(What is expected): Transcribe exactly everything in the data below from the line containing "Действующим клиентам" down to the line containing "også det bedste af det bedste.", both lines included and nothing further.

START The data

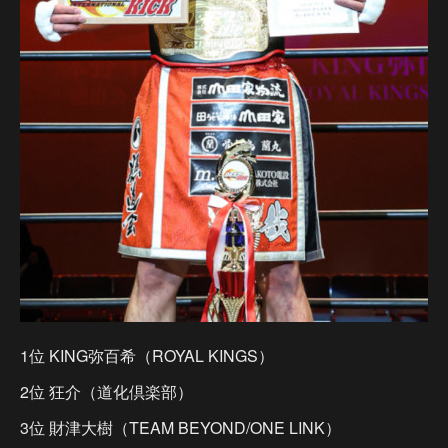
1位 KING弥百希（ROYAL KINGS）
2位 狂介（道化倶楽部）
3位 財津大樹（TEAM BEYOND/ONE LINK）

END The data
START The data

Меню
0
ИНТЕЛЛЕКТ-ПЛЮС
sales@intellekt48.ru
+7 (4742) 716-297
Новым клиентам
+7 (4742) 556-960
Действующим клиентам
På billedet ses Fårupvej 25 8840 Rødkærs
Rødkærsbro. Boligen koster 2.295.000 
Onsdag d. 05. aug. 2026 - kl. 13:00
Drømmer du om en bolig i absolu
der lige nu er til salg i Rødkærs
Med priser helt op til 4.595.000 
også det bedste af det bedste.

END The data
START The data

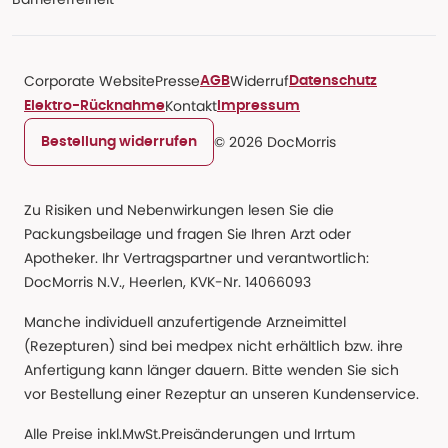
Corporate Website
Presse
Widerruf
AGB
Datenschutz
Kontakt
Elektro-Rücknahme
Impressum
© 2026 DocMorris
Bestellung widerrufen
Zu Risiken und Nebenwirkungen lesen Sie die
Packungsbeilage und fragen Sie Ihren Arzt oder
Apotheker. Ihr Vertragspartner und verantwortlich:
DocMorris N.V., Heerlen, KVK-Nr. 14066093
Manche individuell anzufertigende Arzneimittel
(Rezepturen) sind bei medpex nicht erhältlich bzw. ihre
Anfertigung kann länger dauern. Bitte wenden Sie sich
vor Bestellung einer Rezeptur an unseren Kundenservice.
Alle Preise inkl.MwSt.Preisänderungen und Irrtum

END The data

(Solution):
Действующим клиентам
På billedet ses Fårupvej 25 8840 Rødkærs
Rødkærsbro. Boligen koster 2.295.000 
Onsdag d. 05. aug. 2026 - kl. 13:00
Drømmer du om en bolig i absolu
der lige nu er til salg i Rødkærs
Med priser helt op til 4.595.000 
også det bedste af det bedste.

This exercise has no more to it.